Oleh: Rifa Anggyana, S.Pd., M.M. (Ketua Pembina IRMA Jawa Barat)
Berdasarkan tafsir dari Kementerian Agama Republik Indonesia, sebuah ayat yang berisi tantangan Allah SWT turun untuk menjawab tuntutan orang-orang Yahudi dan kawan-kawannya. Ayat ini dijelaskan dengan hadits Nabi SAW yang diriwayatkan Ibnu Ishaq dan Ibnu Jarir dari Sa’id dari Ibnu ‘Abbas, bahwa Salam bin Misykam dan kawan-kawannya sesama orang Yahudi datang menghadap Rasulullah SAW dan berkata, “Bagaimana kami akan mengikuti engkau Muhammad, padahal engkau telah meninggalkan kiblat kami dan Al Qur’an yang engkau bawa itu susunannya tidak seperti kitab Taurat. Karena itu turunkanlah kepada kami sebuah kitab yang dapat kami periksa. Kalau kamu tidak sanggup mendatangkannya, maka kami akan mendatangkan kepada kamu sesuatu yang sama dengan yang engkau bawa itu.”
Maka Allah SWT menjawabnya dengan menurunkan dalam surat Al Isra ayat 88:
قُلْ لَّىِٕنِ اجْتَمَعَتِ الْاِنْسُ وَالْجِنُّ عَلٰٓى اَنْ يَّأْتُوْا بِمِثْلِ هٰذَا الْقُرْاٰنِ لَا يَأْتُوْنَ بِمِثْلِهٖ وَلَوْ كَانَ بَعْضُهُمْ لِبَعْضٍ ظَهِيْرًا
“Katakanlah, “Sesungguhnya jika manusia dan jin berkumpul untuk membuat yang serupa (dengan) Al Qur’an ini, mereka tidak akan dapat membuat yang serupa dengannya, sekalipun mereka saling membantu satu sama lain.”
Selain dari ayat tersebut, ada pula beberapa ayat yang menyatakan tantangan Allah SWT terhadap siapapun yang meragukan atau mempertanyakan Al Qur’an. Sebagai kitab suci, Al Qur’an memang tidak berdiri sendiri, sebagaimana Nabi Muhammad SAW juga diutus untuk menyempurnakan ajaran yang dibawa oleh nabi-nabi sebelumnya. Sebelum Al Qur’an Allah SWT telah pula menurunkan kitab-kitab atas umat terdahulu seperti Taurat bagi Musa AS, Zabur bagi Daud AS dan Injil bagi Isa al Masih AS.

Soal kuis berbasis grafik
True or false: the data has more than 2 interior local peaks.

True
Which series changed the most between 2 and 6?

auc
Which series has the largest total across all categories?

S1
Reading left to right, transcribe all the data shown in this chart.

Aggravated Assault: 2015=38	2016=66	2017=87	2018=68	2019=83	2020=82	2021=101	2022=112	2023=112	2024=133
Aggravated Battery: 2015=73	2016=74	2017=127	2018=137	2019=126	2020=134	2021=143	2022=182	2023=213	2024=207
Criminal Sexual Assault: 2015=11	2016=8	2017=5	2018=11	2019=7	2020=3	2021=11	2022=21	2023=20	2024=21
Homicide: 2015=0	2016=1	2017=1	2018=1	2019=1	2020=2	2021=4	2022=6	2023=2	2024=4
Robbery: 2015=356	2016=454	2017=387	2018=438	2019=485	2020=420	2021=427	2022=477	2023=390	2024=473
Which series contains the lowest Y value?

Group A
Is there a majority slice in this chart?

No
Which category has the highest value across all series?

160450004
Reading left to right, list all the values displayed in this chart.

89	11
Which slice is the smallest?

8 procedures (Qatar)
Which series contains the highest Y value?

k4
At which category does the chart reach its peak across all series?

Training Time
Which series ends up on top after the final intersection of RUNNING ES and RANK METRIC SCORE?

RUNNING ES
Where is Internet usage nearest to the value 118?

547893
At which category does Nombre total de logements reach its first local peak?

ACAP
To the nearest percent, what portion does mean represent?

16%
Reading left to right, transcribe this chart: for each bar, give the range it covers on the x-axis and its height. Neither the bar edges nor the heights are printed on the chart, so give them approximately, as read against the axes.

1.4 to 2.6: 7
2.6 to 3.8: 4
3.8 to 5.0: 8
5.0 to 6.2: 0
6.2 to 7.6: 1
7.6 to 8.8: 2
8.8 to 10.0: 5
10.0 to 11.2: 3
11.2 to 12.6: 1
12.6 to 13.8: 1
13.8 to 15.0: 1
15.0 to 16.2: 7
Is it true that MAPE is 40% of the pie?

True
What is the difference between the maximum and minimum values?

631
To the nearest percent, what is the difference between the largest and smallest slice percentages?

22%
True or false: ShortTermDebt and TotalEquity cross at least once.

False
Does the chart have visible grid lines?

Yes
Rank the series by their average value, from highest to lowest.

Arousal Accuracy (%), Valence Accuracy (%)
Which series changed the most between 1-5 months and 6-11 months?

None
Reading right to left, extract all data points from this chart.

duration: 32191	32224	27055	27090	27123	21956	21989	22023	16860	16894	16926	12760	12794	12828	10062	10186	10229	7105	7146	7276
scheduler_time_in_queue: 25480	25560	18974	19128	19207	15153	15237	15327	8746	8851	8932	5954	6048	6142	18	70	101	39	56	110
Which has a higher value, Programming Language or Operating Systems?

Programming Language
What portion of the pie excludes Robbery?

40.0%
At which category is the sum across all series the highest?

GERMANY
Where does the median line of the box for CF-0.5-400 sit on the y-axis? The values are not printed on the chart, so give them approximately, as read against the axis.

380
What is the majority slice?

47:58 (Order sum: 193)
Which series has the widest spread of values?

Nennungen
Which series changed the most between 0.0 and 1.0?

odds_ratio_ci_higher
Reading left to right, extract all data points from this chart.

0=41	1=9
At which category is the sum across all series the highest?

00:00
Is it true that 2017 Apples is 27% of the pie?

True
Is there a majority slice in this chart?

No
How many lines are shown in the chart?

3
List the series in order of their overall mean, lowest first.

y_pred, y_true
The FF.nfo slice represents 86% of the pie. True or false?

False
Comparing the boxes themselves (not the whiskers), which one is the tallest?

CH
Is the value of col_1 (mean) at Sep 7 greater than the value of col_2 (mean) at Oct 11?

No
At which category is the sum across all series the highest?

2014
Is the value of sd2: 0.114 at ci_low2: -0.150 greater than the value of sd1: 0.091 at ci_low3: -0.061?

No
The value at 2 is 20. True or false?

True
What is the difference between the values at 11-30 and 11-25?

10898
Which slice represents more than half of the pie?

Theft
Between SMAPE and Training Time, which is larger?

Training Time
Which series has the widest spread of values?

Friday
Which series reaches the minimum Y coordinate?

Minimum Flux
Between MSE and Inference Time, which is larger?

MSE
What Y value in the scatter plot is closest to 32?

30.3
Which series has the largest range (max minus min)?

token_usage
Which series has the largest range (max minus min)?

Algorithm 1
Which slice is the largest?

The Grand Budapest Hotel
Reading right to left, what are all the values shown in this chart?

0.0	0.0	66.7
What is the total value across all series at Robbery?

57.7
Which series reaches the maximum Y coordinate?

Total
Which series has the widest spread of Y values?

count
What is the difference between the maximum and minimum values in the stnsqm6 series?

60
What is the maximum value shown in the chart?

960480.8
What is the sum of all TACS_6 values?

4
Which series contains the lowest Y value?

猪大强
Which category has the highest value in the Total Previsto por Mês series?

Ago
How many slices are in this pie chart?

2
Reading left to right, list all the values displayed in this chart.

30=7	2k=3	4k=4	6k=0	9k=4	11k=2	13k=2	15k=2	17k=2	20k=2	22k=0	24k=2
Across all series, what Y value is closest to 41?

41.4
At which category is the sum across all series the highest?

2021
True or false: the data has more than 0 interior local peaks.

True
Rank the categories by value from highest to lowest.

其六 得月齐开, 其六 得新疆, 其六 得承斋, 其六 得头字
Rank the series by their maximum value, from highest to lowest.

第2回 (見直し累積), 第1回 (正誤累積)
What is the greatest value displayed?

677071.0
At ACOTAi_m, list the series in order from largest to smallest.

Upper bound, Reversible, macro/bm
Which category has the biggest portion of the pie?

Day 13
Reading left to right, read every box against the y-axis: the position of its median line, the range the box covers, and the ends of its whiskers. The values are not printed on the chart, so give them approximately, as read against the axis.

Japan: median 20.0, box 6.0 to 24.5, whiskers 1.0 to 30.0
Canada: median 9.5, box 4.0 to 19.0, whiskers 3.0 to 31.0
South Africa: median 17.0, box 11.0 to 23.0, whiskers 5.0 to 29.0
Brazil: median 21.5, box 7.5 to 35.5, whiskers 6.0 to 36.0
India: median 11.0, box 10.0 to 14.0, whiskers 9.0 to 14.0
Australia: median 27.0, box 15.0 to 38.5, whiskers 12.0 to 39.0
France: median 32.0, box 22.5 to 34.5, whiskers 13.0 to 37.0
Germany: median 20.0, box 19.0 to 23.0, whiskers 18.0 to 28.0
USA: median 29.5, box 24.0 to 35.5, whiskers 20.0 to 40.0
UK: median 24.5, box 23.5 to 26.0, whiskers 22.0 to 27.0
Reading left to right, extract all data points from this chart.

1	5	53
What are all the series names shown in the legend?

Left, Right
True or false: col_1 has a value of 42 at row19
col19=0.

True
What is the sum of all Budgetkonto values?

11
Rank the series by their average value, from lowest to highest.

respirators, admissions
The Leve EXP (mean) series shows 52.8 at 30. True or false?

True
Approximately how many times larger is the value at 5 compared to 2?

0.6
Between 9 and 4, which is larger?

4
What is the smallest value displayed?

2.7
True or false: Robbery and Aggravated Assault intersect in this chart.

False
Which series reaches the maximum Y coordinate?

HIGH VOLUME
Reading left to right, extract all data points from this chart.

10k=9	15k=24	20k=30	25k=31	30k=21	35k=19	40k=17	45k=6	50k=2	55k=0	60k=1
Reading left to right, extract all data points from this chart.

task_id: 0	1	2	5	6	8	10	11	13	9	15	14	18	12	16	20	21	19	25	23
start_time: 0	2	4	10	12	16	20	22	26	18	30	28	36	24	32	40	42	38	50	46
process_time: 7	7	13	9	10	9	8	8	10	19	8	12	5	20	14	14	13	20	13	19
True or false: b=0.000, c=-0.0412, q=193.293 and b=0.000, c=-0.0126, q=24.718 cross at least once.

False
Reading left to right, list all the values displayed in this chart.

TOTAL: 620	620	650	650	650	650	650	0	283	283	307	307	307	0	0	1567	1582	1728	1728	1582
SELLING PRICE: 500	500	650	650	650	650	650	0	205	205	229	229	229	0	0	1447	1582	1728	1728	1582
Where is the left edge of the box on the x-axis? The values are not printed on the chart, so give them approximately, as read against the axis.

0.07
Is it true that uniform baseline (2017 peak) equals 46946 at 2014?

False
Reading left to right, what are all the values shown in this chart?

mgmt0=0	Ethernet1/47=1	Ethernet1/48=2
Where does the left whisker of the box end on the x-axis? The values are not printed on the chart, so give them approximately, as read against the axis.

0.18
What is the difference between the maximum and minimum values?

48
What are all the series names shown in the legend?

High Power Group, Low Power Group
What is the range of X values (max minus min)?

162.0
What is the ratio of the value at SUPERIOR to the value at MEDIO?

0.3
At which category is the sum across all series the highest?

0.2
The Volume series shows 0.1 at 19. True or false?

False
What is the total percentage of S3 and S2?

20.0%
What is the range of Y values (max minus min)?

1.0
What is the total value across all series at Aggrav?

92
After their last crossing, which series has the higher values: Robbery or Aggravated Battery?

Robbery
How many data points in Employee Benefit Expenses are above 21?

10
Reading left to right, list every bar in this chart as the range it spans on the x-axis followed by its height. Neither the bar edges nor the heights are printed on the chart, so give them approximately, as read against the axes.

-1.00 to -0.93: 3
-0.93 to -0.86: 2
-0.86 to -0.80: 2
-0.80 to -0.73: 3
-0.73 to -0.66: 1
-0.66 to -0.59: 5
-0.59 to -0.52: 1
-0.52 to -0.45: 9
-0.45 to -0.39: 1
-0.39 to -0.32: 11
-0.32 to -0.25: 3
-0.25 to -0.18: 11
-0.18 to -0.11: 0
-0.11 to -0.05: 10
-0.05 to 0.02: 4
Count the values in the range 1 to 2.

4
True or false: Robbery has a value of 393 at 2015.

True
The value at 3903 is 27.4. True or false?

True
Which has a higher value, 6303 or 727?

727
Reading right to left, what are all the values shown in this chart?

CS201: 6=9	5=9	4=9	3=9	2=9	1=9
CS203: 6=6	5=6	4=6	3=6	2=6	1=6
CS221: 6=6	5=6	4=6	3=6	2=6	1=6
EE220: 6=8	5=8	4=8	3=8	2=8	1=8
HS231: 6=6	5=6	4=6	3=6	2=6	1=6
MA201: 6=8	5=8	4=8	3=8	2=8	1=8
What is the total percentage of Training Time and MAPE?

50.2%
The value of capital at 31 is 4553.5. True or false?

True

# Permintaan 1
Dalam teks tentang tantangan Al Qur'an, kitab apa yang diturunkan Allah SWT bagi Daud AS?
# Permintaan 2
Ketik ulang tanpa perubahan bagian teks tentang tantangan Al Qur'an dari "Selain dari ayat" sampai "al Masih AS.".

# Jawaban Latihan 1
Zabur.

# Jawaban Latihan 2
Selain dari ayat tersebut, ada pula beberapa ayat yang menyatakan tantangan Allah SWT terhadap siapapun yang meragukan atau mempertanyakan Al Qur’an. Sebagai kitab suci, Al Qur’an memang tidak berdiri sendiri, sebagaimana Nabi Muhammad SAW juga diutus untuk menyempurnakan ajaran yang dibawa oleh nabi-nabi sebelumnya. Sebelum Al Qur’an Allah SWT telah pula menurunkan kitab-kitab atas umat terdahulu seperti Taurat bagi Musa AS, Zabur bagi Daud AS dan Injil bagi Isa al Masih AS.